## PROBLEM STATEMENT
Nothing but the pictures should be left out when you copy the records exactly.

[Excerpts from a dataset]
--

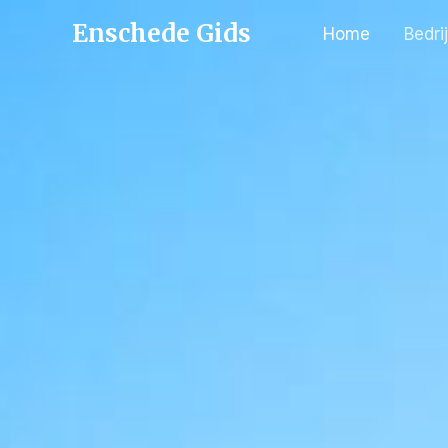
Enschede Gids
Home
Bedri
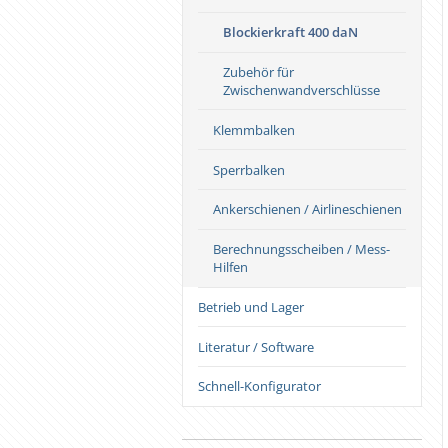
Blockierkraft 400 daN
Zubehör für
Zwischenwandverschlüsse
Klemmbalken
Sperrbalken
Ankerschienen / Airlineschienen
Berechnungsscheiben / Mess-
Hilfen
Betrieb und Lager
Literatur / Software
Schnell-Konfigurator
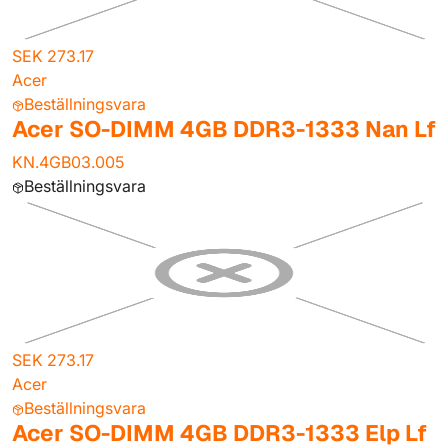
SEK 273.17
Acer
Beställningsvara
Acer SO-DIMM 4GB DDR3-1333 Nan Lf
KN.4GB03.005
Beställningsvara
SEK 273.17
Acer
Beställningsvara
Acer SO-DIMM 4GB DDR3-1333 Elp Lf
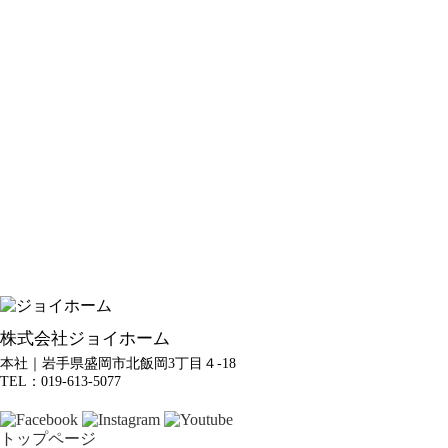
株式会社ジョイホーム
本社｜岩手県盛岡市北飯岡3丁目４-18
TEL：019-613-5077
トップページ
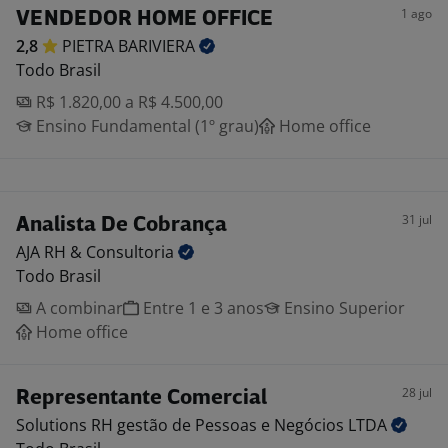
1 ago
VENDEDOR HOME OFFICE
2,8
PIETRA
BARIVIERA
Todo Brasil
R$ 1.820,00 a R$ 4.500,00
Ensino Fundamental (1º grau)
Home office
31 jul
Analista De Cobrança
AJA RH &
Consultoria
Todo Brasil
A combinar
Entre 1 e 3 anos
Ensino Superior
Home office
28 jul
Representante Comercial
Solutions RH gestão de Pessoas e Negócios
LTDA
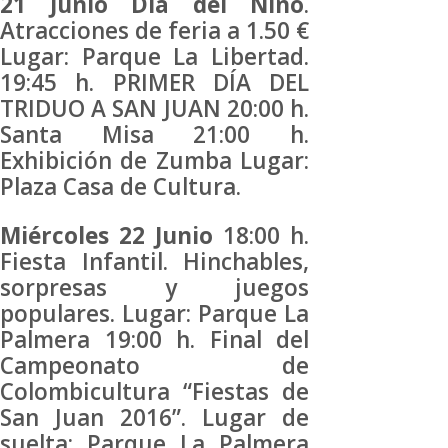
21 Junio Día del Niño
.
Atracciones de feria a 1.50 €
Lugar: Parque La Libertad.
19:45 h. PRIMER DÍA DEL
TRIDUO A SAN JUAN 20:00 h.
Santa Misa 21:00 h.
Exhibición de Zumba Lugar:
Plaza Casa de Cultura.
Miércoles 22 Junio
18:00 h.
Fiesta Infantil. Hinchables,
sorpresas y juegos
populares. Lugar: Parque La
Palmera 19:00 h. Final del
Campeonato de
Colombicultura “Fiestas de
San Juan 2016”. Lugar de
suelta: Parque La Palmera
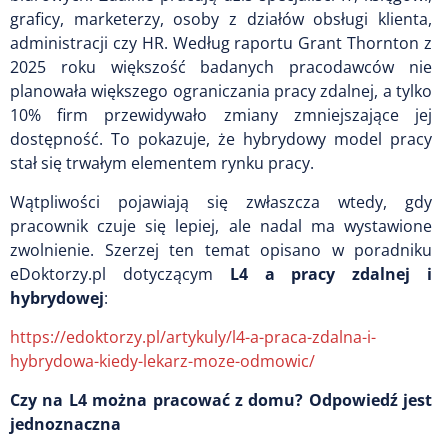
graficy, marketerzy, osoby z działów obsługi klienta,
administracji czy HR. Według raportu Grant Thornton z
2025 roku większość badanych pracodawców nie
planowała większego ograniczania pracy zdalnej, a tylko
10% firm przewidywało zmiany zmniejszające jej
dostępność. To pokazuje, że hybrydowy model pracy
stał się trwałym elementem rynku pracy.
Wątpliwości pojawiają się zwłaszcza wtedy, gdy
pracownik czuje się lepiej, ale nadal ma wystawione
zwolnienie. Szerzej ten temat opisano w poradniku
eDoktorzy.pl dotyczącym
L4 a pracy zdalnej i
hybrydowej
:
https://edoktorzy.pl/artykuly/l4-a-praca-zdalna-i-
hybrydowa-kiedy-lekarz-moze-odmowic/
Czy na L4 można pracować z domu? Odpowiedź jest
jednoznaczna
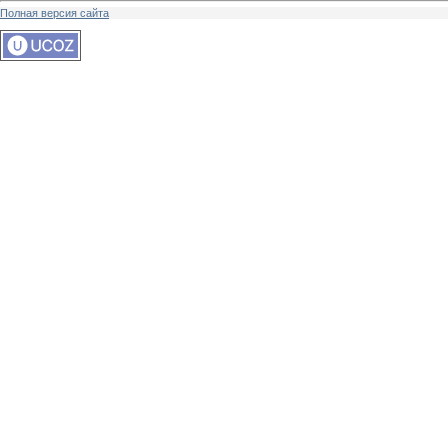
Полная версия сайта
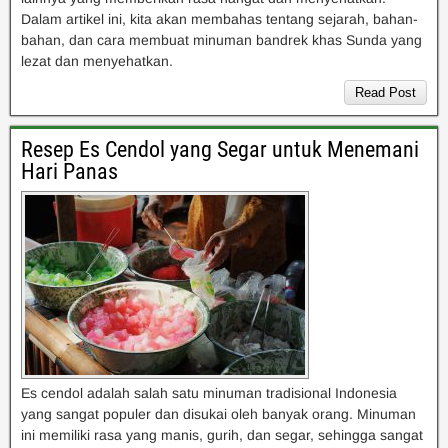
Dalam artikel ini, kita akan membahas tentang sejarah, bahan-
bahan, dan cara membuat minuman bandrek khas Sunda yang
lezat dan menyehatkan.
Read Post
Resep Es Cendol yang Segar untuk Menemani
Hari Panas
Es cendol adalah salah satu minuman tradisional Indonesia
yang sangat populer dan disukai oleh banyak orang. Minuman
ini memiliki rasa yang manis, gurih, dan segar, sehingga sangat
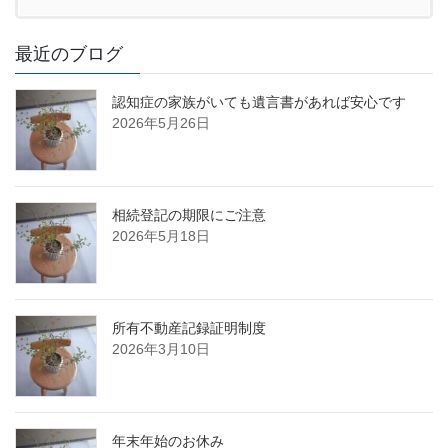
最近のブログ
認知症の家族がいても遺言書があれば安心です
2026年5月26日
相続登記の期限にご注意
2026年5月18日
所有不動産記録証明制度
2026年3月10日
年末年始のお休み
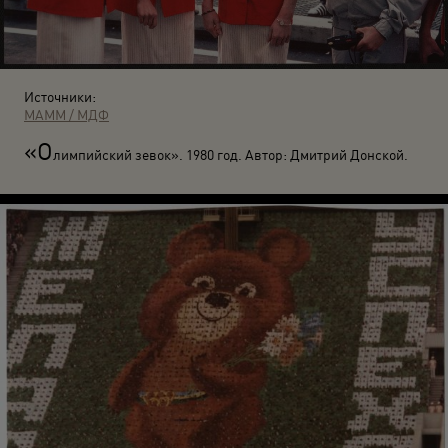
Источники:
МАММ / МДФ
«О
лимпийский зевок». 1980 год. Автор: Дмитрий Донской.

--

## ANSWER SECTION
Enschede Gids
Home
Bedri
Blockierkraft 400 daN
Zubehör für
Zwischenwandverschlüsse
Klemmbalken
Sperrbalken
Ankerschienen / Airlineschienen
Berechnungsscheiben / Mess-
Hilfen
Betrieb und Lager
Literatur / Software
Schnell-Konfigurator
SEK 273.17
Acer
Beställningsvara
Acer SO-DIMM 4GB DDR3-1333 Nan Lf
KN.4GB03.005
Beställningsvara
SEK 273.17
Acer
Beställningsvara
Acer SO-DIMM 4GB DDR3-1333 Elp Lf
株式会社ジョイホーム
本社｜岩手県盛岡市北飯岡3丁目４-18
TEL：019-613-5077
トップページ
1 ago
VENDEDOR HOME OFFICE
2,8
PIETRA
BARIVIERA
Todo Brasil
R$ 1.820,00 a R$ 4.500,00
Ensino Fundamental (1º grau)
Home office
31 jul
Analista De Cobrança
AJA RH &
Consultoria
Todo Brasil
A combinar
Entre 1 e 3 anos
Ensino Superior
Home office
28 jul
Representante Comercial
Solutions RH gestão de Pessoas e Negócios
LTDA
21 Junio Día del Niño
.
Atracciones de feria a 1.50 €
Lugar: Parque La Libertad.
19:45 h. PRIMER DÍA DEL
TRIDUO A SAN JUAN 20:00 h.
Santa Misa 21:00 h.
Exhibición de Zumba Lugar:
Plaza Casa de Cultura.
Miércoles 22 Junio
18:00 h.
Fiesta Infantil. Hinchables,
sorpresas y juegos
populares. Lugar: Parque La
Palmera 19:00 h. Final del
Campeonato de
Colombicultura “Fiestas de
San Juan 2016”. Lugar de
suelta: Parque La Palmera
graficy, marketerzy, osoby z działów obsługi klienta,
administracji czy HR. Według raportu Grant Thornton z
2025 roku większość badanych pracodawców nie
planowała większego ograniczania pracy zdalnej, a tylko
10% firm przewidywało zmiany zmniejszające jej
dostępność. To pokazuje, że hybrydowy model pracy
stał się trwałym elementem rynku pracy.
Wątpliwości pojawiają się zwłaszcza wtedy, gdy
pracownik czuje się lepiej, ale nadal ma wystawione
zwolnienie. Szerzej ten temat opisano w poradniku
eDoktorzy.pl dotyczącym
L4 a pracy zdalnej i
hybrydowej
:
https://edoktorzy.pl/artykuly/l4-a-praca-zdalna-i-
hybrydowa-kiedy-lekarz-moze-odmowic/
Czy na L4 można pracować z domu? Odpowiedź jest
jednoznaczna
Полная версия сайта
Dalam artikel ini, kita akan membahas tentang sejarah, bahan-
bahan, dan cara membuat minuman bandrek khas Sunda yang
lezat dan menyehatkan.
Read Post
Resep Es Cendol yang Segar untuk Menemani
Hari Panas
Es cendol adalah salah satu minuman tradisional Indonesia
yang sangat populer dan disukai oleh banyak orang. Minuman
ini memiliki rasa yang manis, gurih, dan segar, sehingga sangat
最近のブログ
認知症の家族がいても遺言書があれば安心です
2026年5月26日
相続登記の期限にご注意
2026年5月18日
所有不動産記録証明制度
2026年3月10日
年末年始のお休み
Источники:
МАММ / МДФ
«О
лимпийский зевок». 1980 год. Автор: Дмитрий Донской.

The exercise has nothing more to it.